Entries taken from a collection:
[Start of Attachment]
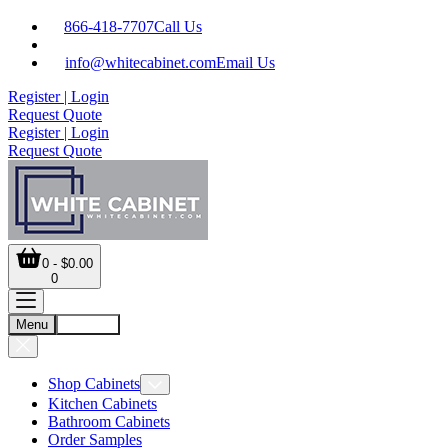
866-418-7707
Call Us
info@whitecabinet.com
Email Us
Register | Login
Request Quote
Register | Login
Request Quote
0 - $0.00
0
Menu
Account
Shop Cabinets
Kitchen Cabinets
Bathroom Cabinets
Order Samples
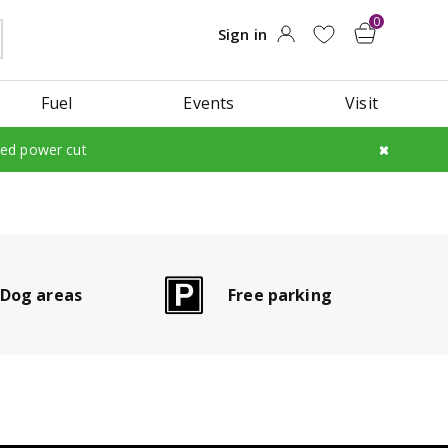
Fuel
Events
Visit
led power cut
Dog areas
Free parking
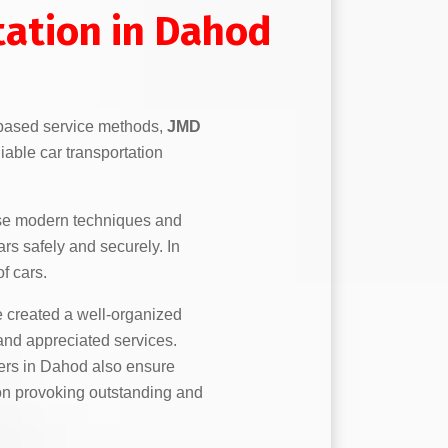
tation in Dahod
based service methods,
JMD
iable car transportation
se modern techniques and
ars safely and securely. In
f cars.
created a well-organized
 and appreciated services.
ers in Dahod also ensure
e on provoking outstanding and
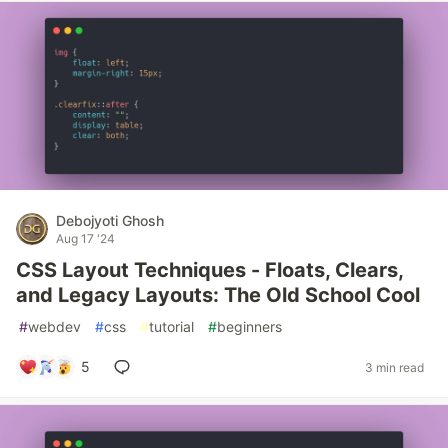
Debojyoti Ghosh
Aug 17 '24
CSS Layout Techniques - Floats, Clears,
and Legacy Layouts: The Old School Cool
#
webdev
#
css
#
tutorial
#
beginners
5
3 min read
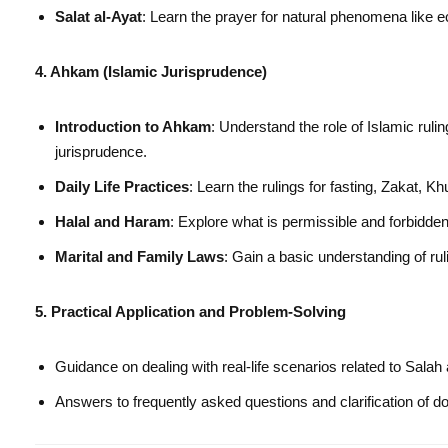
Salat al-Ayat
: Learn the prayer for natural phenomena like 
4. Ahkam (Islamic Jurisprudence)
Introduction to Ahkam
: Understand the role of Islamic rulin
jurisprudence.
Daily Life Practices
: Learn the rulings for fasting, Zakat, K
Halal and Haram
: Explore what is permissible and forbidden 
Marital and Family Laws
: Gain a basic understanding of rul
5. Practical Application and Problem-Solving
Guidance on dealing with real-life scenarios related to Sala
Answers to frequently asked questions and clarification of d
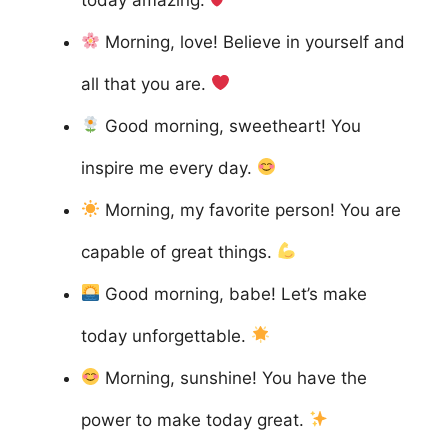
Morning, love! Believe in yourself and
all that you are.
Good morning, sweetheart! You
inspire me every day.
Morning, my favorite person! You are
capable of great things.
Good morning, babe! Let’s make
today unforgettable.
Morning, sunshine! You have the
power to make today great.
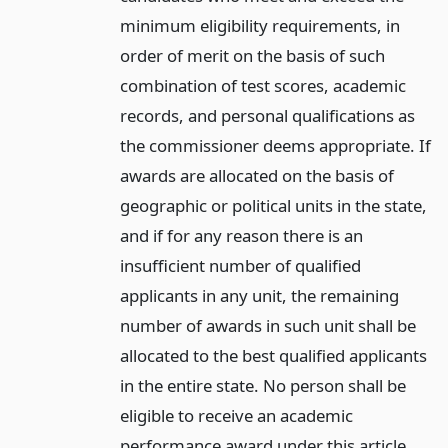
minimum eligibility requirements, in
order of merit on the basis of such
combination of test scores, academic
records, and personal qualifications as
the commissioner deems appropriate. If
awards are allocated on the basis of
geographic or political units in the state,
and if for any reason there is an
insufficient number of qualified
applicants in any unit, the remaining
number of awards in such unit shall be
allocated to the best qualified applicants
in the entire state. No person shall be
eligible to receive an academic
performance award under this article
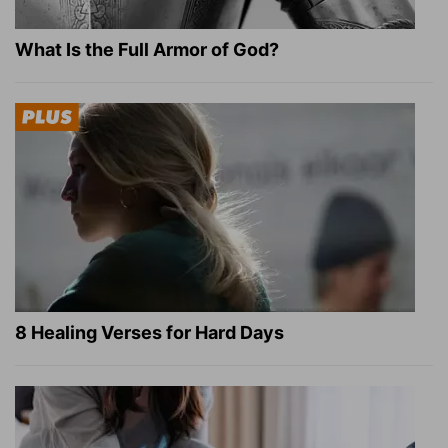
What Is the Full Armor of God?
8 Healing Verses for Hard Days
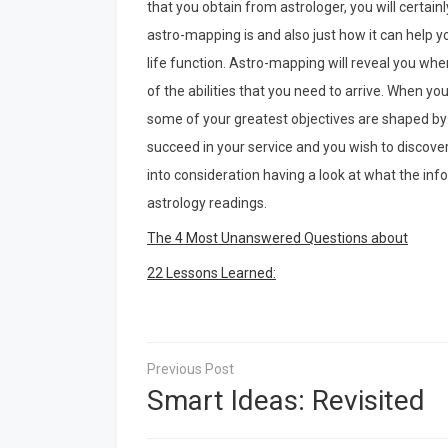
that you obtain from astrologer, you will certai
astro-mapping is and also just how it can help
life function. Astro-mapping will reveal you w
of the abilities that you need to arrive. When yo
some of your greatest objectives are shaped by th
succeed in your service and you wish to discover 
into consideration having a look at what the info
astrology readings.
The 4 Most Unanswered Questions about
22 Lessons Learned:
Post
navigation
Smart Ideas: Revisited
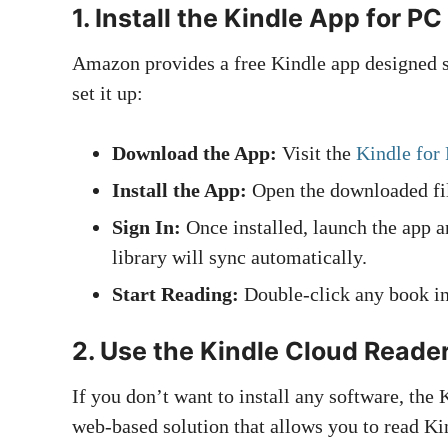
1.
Install the Kindle App for PC
Amazon provides a free Kindle app designed sp
set it up:
Download the App:
Visit the
Kindle for
Install the App:
Open the downloaded file
Sign In:
Once installed, launch the app 
library will sync automatically.
Start Reading:
Double-click any book in 
2.
Use the Kindle Cloud Reade
If you don’t want to install any software, the 
web-based solution that allows you to read Ki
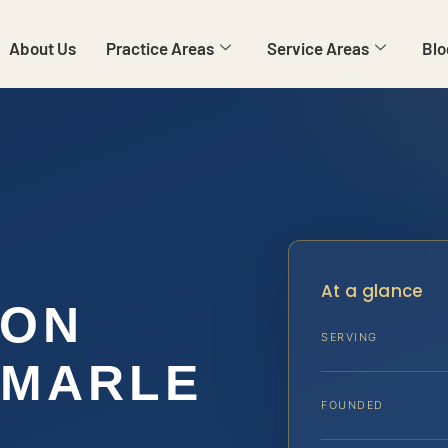
About Us
Practice Areas
Service Areas
Blo
At a glance
ION
SERVING
EMARLE
FOUNDED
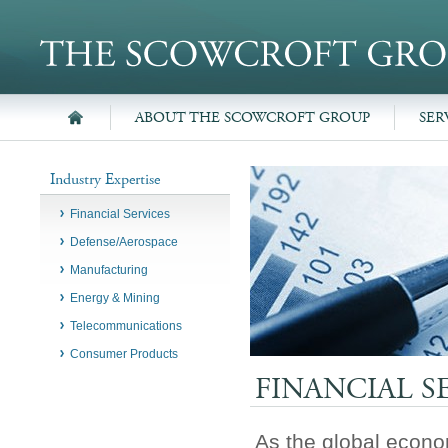
ABOUT THE SCOWCROFT GROUP
SER
Industry Expertise
Financial Services
Defense/Aerospace
Manufacturing
Energy & Mining
Telecommunications
Consumer Products
FINANCIAL S
As the global econo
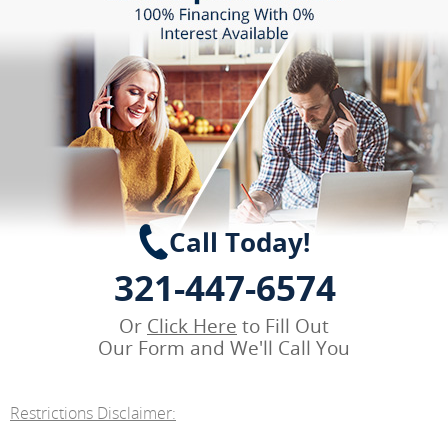
Call Today!
321-447-6574
Or
Click Here
to Fill Out
Our Form and We'll Call You
Restrictions Disclaimer:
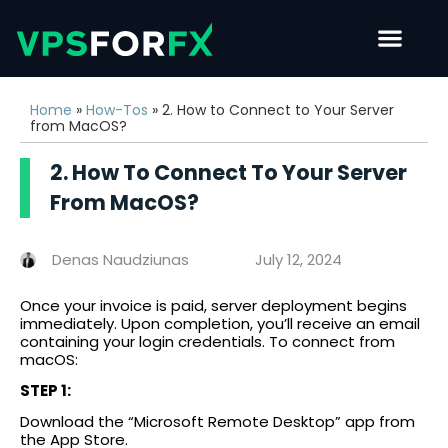
Home
»
How-Tos
»
2. How to Connect to Your Server
from MacOS?
2. How To Connect To Your Server
From MacOS?
Denas Naudziunas
July 12, 2024
Once your invoice is paid, server deployment begins
immediately. Upon completion, you’ll receive an email
containing your login credentials. To connect from
macOS:
STEP 1:
Download the “Microsoft Remote Desktop” app from
the App Store.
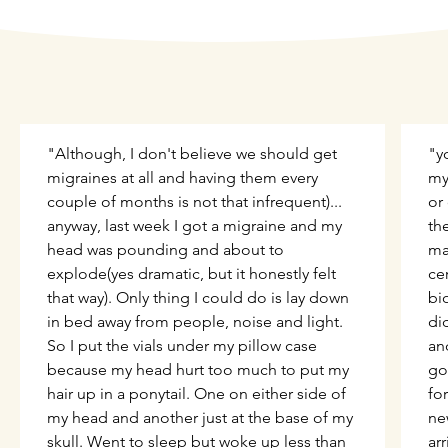
"Although, I don't believe we should get
"y
migraines at all and having them every
my 
couple of months is not that infrequent)...
or
anyway, last week I got a migraine and my
th
head was pounding and about to
ma
explode(yes dramatic, but it honestly felt
ce
that way). Only thing I could do is lay down
bi
in bed away from people, noise and light.
did
So I put the vials under my pillow case
an
because my head hurt too much to put my
go
hair up in a ponytail. One on either side of
fo
my head and another just at the base of my
ne
skull. Went to sleep but woke up less than
ar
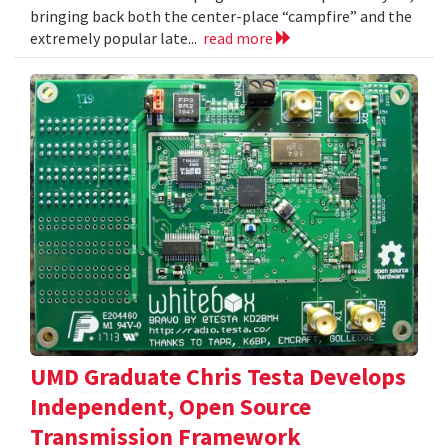
bringing back both the center-place “campfire” and the
extremely popular late...
read more
UMD Graduate Chris Testa Develops
Independent, Open Source
Transmission Framework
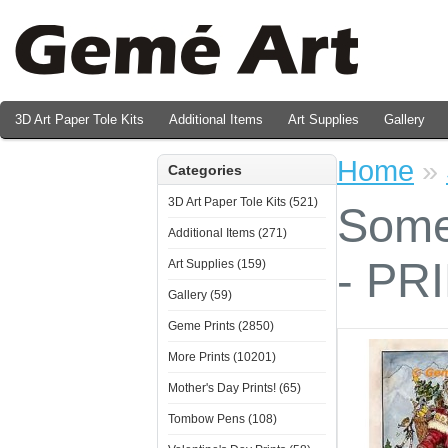
3D Art Paper Tole Kits
Additional Items
Art Supplies
Gallery
Valentine's Day Prints
Home
»
Categories
3D Art Paper Tole Kits (521)
Some
Additional Items (271)
- PR
Art Supplies (159)
Gallery (59)
Geme Prints (2850)
More Prints (10201)
Mother's Day Prints! (65)
Tombow Pens (108)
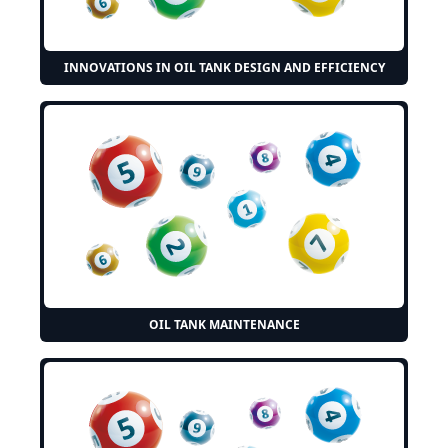
INNOVATIONS IN OIL TANK DESIGN AND EFFICIENCY
OIL TANK MAINTENANCE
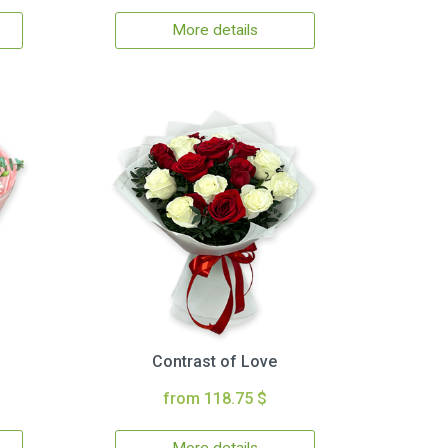
More details
Contrast of Love
from 118.75 $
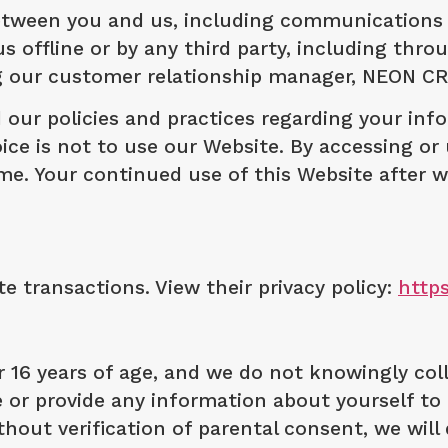
between you and us, including communications
us offline or by any third party, including thr
ng our customer relationship manager, NEON C
 our policies and practices regarding your info
ice is not to use our Website. By accessing or 
time. Your continued use of this Website afte
 transactions. View their privacy policy:
http
r 16 years of age, and we do not knowingly co
e or provide any information about yourself to 
hout verification of parental consent, we will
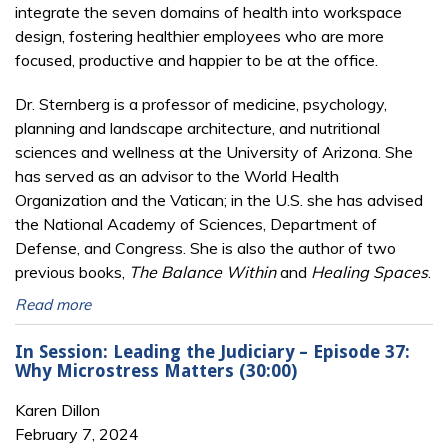
integrate the seven domains of health into workspace
design, fostering healthier employees who are more
focused, productive and happier to be at the office.
Dr. Sternberg is a professor of medicine, psychology,
planning and landscape architecture, and nutritional
sciences and wellness at the University of Arizona. She
has served as an advisor to the World Health
Organization and the Vatican; in the U.S. she has advised
the National Academy of Sciences, Department of
Defense, and Congress. She is also the author of two
previous books,
The Balance Within
and
Healing Spaces
.
Read more
In Session: Leading the Judiciary – Episode 37:
Why Microstress Matters (30:00)
Karen Dillon
February 7, 2024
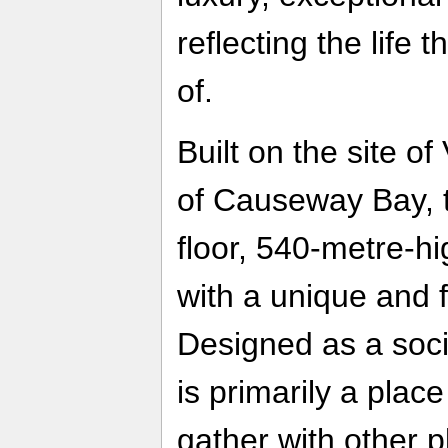
reflecting the life
of.
Built on the site of
of Causeway Bay, t
floor, 540-metre-hi
with a unique and f
Designed as a socia
is primarily a plac
gather with other p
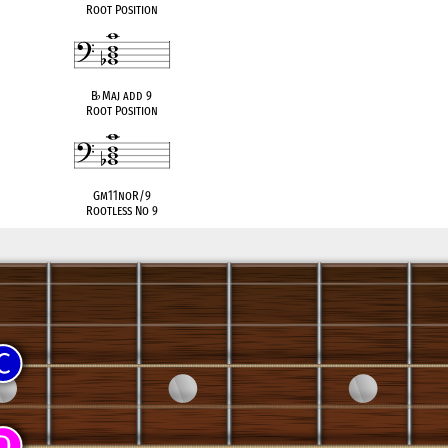
Root Position
B
♭
Maj add 9
Root Position
Gm11noR/9
Rootless No 9
compatible
C Lydian Dom. (Acoustic)
C Mixolydian
6 (Hindu)
♭
C Mixolydian
G Aeolian (Natural Minor)
G Phrygian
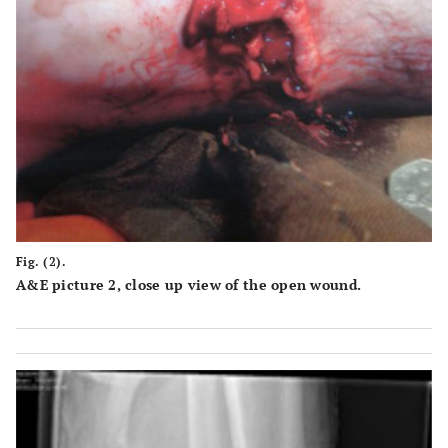
Fig. (2).
A&E picture 2, close up view of the open wound.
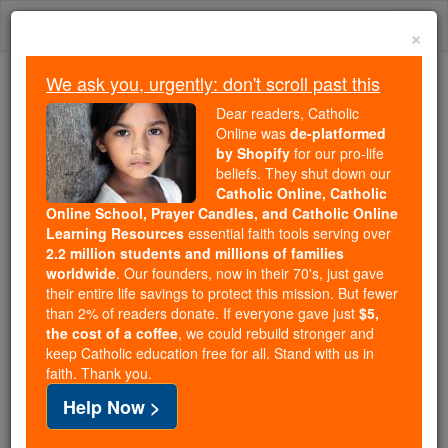
Skip
Togg
to
×
content
navi
We ask you, urgently: don't scroll past this
We ask you, urgently: don't scroll past this
Dear readers, Catholic
Online was
de-platformed
Dear readers, Catholic Online
by Shopify
for our pro-life
was
de-platformed by Shopify
beliefs. They shut down our
for our pro-life beliefs. They
Catholic Online, Catholic
Online School, Prayer Candles, and Catholic Online
shut down our
Catholic
Learning Resources
essential faith tools serving over
Online, Catholic Online School, Prayer Candles, and
2.2 million students and millions of families
essential faith
Catholic Online Learning Resources
worldwide
. Our founders, now in their 70's, just gave
tools serving over
2.2 million students and millions of
their entire life savings to protect this mission. But fewer
than 2% of readers donate. If everyone gave just
. Our founders, now in their 70's,
$5,
families worldwide
the cost of a coffee
, we could rebuild stronger and
just gave their entire life savings to protect this mission.
keep Catholic education free for all. Stand with us in
But fewer than 2% of readers donate. If everyone gave
faith. Thank you.
just
, we could rebuild stronger
$5, the cost of a coffee
Help Now >
and keep Catholic education free for all. Stand with us
in faith. Thank you.
DONATE TODAY >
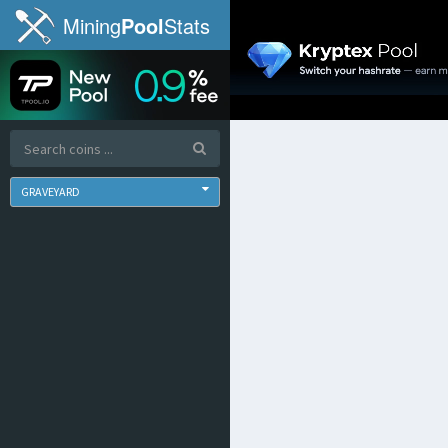
Mining
Pool
Stats
GRAVEYARD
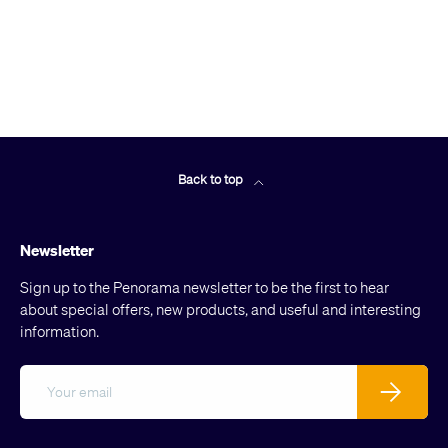
Back to top
Newsletter
Sign up to the Penorama newsletter to be the first to hear
about special offers, new products, and useful and interesting
information.
Email
Subscribe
[End of Attachment]
§ What is needed
Taking the lines above, repeat exactly those from the line that contains "Dear readers, Catholic Online" through the line that contains "and keep Catholic", and both of those lines as well. Include nothing else.

§ Reply
Dear readers, Catholic Online
by Shopify
for our pro-life
was
de-platformed by Shopify
beliefs. They shut down our
for our pro-life beliefs. They
Catholic Online, Catholic
Online School, Prayer Candles, and Catholic Online
shut down our
Catholic
Learning Resources
essential faith tools serving over
Online, Catholic Online School, Prayer Candles, and
2.2 million students and millions of families
essential faith
Catholic Online Learning Resources
worldwide
. Our founders, now in their 70's, just gave
tools serving over
2.2 million students and millions of
their entire life savings to protect this mission. But fewer
than 2% of readers donate. If everyone gave just
. Our founders, now in their 70's,
$5,
families worldwide
the cost of a coffee
, we could rebuild stronger and
just gave their entire life savings to protect this mission.
keep Catholic education free for all. Stand with us in
But fewer than 2% of readers donate. If everyone gave
faith. Thank you.
just
, we could rebuild stronger
$5, the cost of a coffee
Help Now >
and keep Catholic education free for all. Stand with us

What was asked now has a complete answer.